Hallo ich habe ein kleines Problem zu dem ich schon gegooglet habe aber nicht fündig geworden bin.

Ich habe ein kleines Programm im PHP gebaut, mit dem man Mietverträge erstellen kann. Das hat bis jetzt auch super funktioniert. Gestern ist mir dann aufgefallen, wenn ich die Strasse mit dem "ß" eingebe und dann das Formular abschicke, wird in dem erstellten PDF dann nur Strae geschrieben. Hab schon diverse Codierungen wie ISO 8895-15, UTF-8 usw. ausprobiert, aber ohne Erfolg. Das einzige was sich geändert hatte war, das immer wieder andere Zeichen dort statt dem ß standen.

In den Begeleitschreiben, welche automatisch mitgeneriert werden werden die "ß" aber sauber dargestellt.

Deswegen meine Vermutung, dass es mit dem Formular und der Übergabe zu tun hat. 

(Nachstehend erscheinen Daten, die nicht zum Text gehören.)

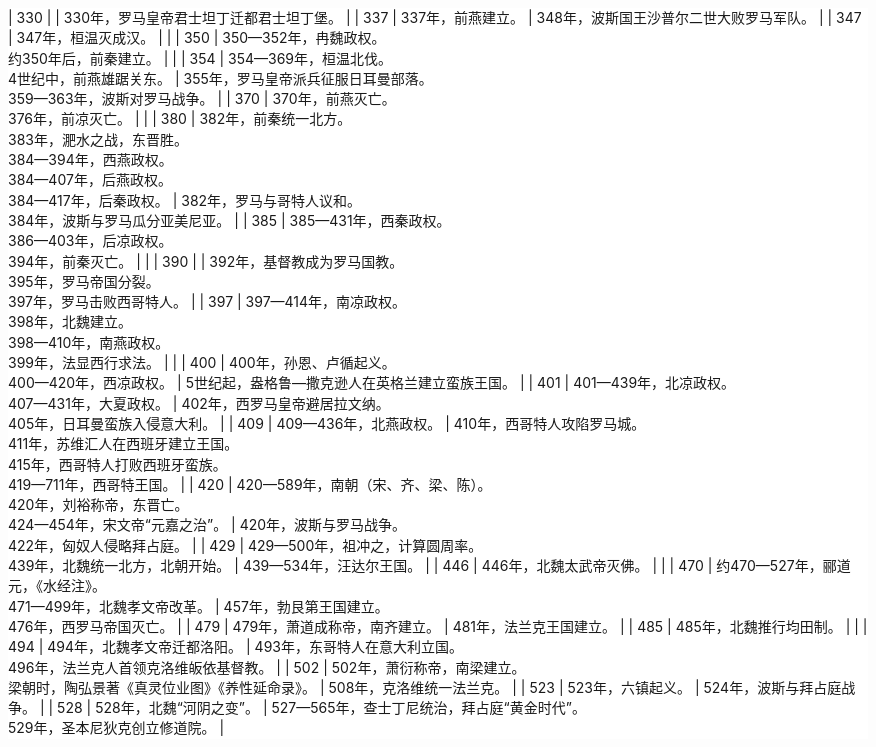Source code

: | 330   |                                                                                                                         | 330年，罗马皇帝君士坦丁迁都君士坦丁堡。                                                                                                         |
| 337   | 337年，前燕建立。                                                                                                              | 348年，波斯国王沙普尔二世大败罗马军队。                                                                                                         |
| 347   | 347年，桓温灭成汉。                                                                                                             |                                                                                                                               |
| 350   | 350—352年，冉魏政权。<br>约350年后，前秦建立。                                                                                          |                                                                                                                               |
| 354   | 354—369年，桓温北伐。<br>4世纪中，前燕雄踞关东。                                                                                          | 355年，罗马皇帝派兵征服日耳曼部落。<br>359—363年，波斯对罗马战争。                                                                                      |
| 370   | 370年，前燕灭亡。<br>376年，前凉灭亡。                                                                                                |                                                                                                                               |
| 380   | 382年，前秦统一北方。<br>383年，淝水之战，东晋胜。<br>384—394年，西燕政权。<br>384—407年，后燕政权。<br>384—417年，后秦政权。                                    | 382年，罗马与哥特人议和。<br>384年，波斯与罗马瓜分亚美尼亚。                                                                                           |
| 385   | 385—431年，西秦政权。<br>386—403年，后凉政权。<br>394年，前秦灭亡。                                                                          |                                                                                                                               |
| 390   |                                                                                                                         | 392年，基督教成为罗马国教。<br>395年，罗马帝国分裂。<br>397年，罗马击败西哥特人。                                                                             |
| 397   | 397—414年，南凉政权。<br>398年，北魏建立。<br>398—410年，南燕政权。<br>399年，法显西行求法。                                                          |                                                                                                                               |
| 400   | 400年，孙恩、卢循起义。<br>400—420年，西凉政权。                                                                                         | 5世纪起，盎格鲁—撒克逊人在英格兰建立蛮族王国。                                                                                                      |
| 401   | 401—439年，北凉政权。<br>407—431年，大夏政权。                                                                                        | 402年，西罗马皇帝避居拉文纳。<br>405年，日耳曼蛮族入侵意大利。                                                                                          |
| 409   | 409—436年，北燕政权。                                                                                                          | 410年，西哥特人攻陷罗马城。<br>411年，苏维汇人在西班牙建立王国。<br>415年，西哥特人打败西班牙蛮族。<br>419—711年，西哥特王国。                                                 |
| 420   | 420—589年，南朝（宋、齐、梁、陈）。<br>420年，刘裕称帝，东晋亡。<br>424—454年，宋文帝“元嘉之治”。                                                          | 420年，波斯与罗马战争。<br>422年，匈奴人侵略拜占庭。                                                                                               |
| 429   | 429—500年，祖冲之，计算圆周率。<br>439年，北魏统一北方，北朝开始。                                                                                | 439—534年，汪达尔王国。                                                                                                               |
| 446   | 446年，北魏太武帝灭佛。                                                                                                           |                                                                                                                               |
| 470   | 约470—527年，郦道元，《水经注》。<br>471—499年，北魏孝文帝改革。                                                                               | 457年，勃艮第王国建立。<br>476年，西罗马帝国灭亡。                                                                                                |
| 479   | 479年，萧道成称帝，南齐建立。                                                                                                        | 481年，法兰克王国建立。                                                                                                                 |
| 485   | 485年，北魏推行均田制。                                                                                                           |                                                                                                                               |
| 494   | 494年，北魏孝文帝迁都洛阳。                                                                                                         | 493年，东哥特人在意大利立国。<br>496年，法兰克人首领克洛维皈依基督教。                                                                                      |
| 502   | 502年，萧衍称帝，南梁建立。<br>梁朝时，陶弘景著《真灵位业图》《养性延命录》。                                                                              | 508年，克洛维统一法兰克。                                                                                                                |
| 523   | 523年，六镇起义。                                                                                                              | 524年，波斯与拜占庭战争。                                                                                                                |
| 528   | 528年，北魏“河阴之变”。                                                                                                          | 527—565年，查士丁尼统治，拜占庭“黄金时代”。<br>529年，圣本尼狄克创立修道院。                                                                                |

Hat jemand eine Idee, oder könnte mir einer einen Tipp geben, wie ich das abfangen kann?


----------



## ComFreek (3. April 2012)

Mit welcher Software Bibliothek erstellst du denn deine PDF-Datei? Vielleicht liegt es daran.


----------



## dreggert (3. April 2012)

Ich habe FPDF15 bei mir auf dem Server installiert.


----------



## ComFreek (3. April 2012)

Ich habe gestern das gleiche Problem mit FPDF gehabt.

Da ich allerdings momentan an was anderem arbeite, konnte ich nicht nach einer Lösung suchen.
Aber ich denke, dass ich auf TCPDF umsteigen werden, da es wesentlich mehr zu bieten hat und definitiv UTF-8 unterstützt, siehe TCPDF-Homepage.

Ansonsten könntest du mal auf die Version 1.7 (http://fpdf.org/) aktualisieren.


----------



## dreggert (3. April 2012)

Das habe ich mir auch schon gedacht und gerade auf 1.7 umgestiegen, aber gleiches Ergebnis.


----------